XIV.
Le Lievre et les Grenoüilles.
Un Lievre en son giste songeoit,
(Car que faire en un giste, à moins que l’on ne songe ?)
Dans un profond ennuy ce Lievre se plongeoit :
Cet animal est triste, et la crainte le ronge.
Les gens de naturel peureux
Sont, disoit-il, bien malheureux.
Ils ne sçauroient manger morceau qui leur profite.
Jamais un plaisir pur, toujours assauts divers.
Voilà comme je vis : cette crainte maudite
M’empesche de dormir, sinon les yeux ouverts.
Corrigez-vous, dira quelque sage cervelle.

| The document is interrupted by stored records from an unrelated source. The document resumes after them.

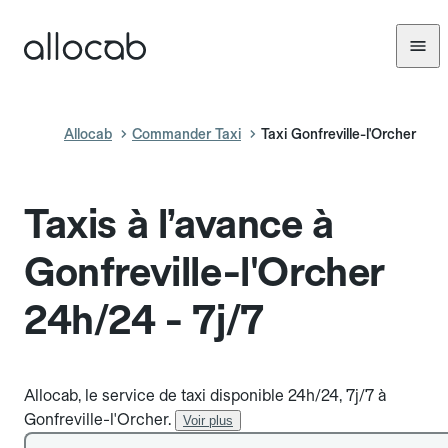
Allocab
Commander Taxi
Taxi Gonfreville-l'Orcher
Taxis à l’avance à
Gonfreville-l'Orcher
24h/24 - 7j/7
Allocab, le service de taxi disponible 24h/24, 7j/7 à
Gonfreville-l'Orcher.
Voir plus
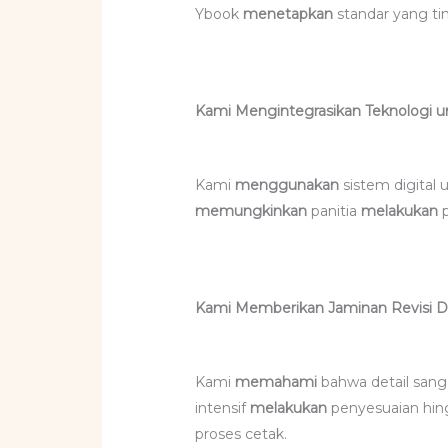
Ybook
menetapkan
standar yang ti
Kami Mengintegrasikan Teknologi 
Kami
menggunakan
sistem digital
memungkinkan
panitia
melakukan
p
Kami Memberikan Jaminan Revisi D
Kami
memahami
bahwa detail sang
intensif
melakukan
penyesuaian hin
proses cetak.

Et la peur se corrige-t-elle ?
Je croy mesme qu’en bonne foy
Les hommes ont peur comme moy.
Ainsi raisonnoit nostre Lievre,
Et cependant faisoit le guet.
Il estoit douteux, inquiet :
Un souffle, une ombre, un rien, tout luy donnoit la fiévre.
Le melancolique animal
En rêvant à cette matiere,
Entend un leger bruit : ce luy fut un signal
Pour s’enfuïr devers sa taniere.
Il s’en alla passer sur le bord d’un Estang.
Grenoüilles aussi-tost de sauter dans les ondes,
Grenoüilles de rentrer en leurs grottes profondes.
Oh, dit-il, j’en fais faire autant
Qu’on m’en fait faire ! ma presence
Effraye aussi les gens, je mets l’alarme au camp !
Et d’où me vient cette vaillance ?
Comment des animaux qui tremblent devant moy !
Je suis donc un foudre de guerre.
Il n’est, je le vois bien, si poltron sur la terre,
Qui ne puisse trouver un plus poltron que soy.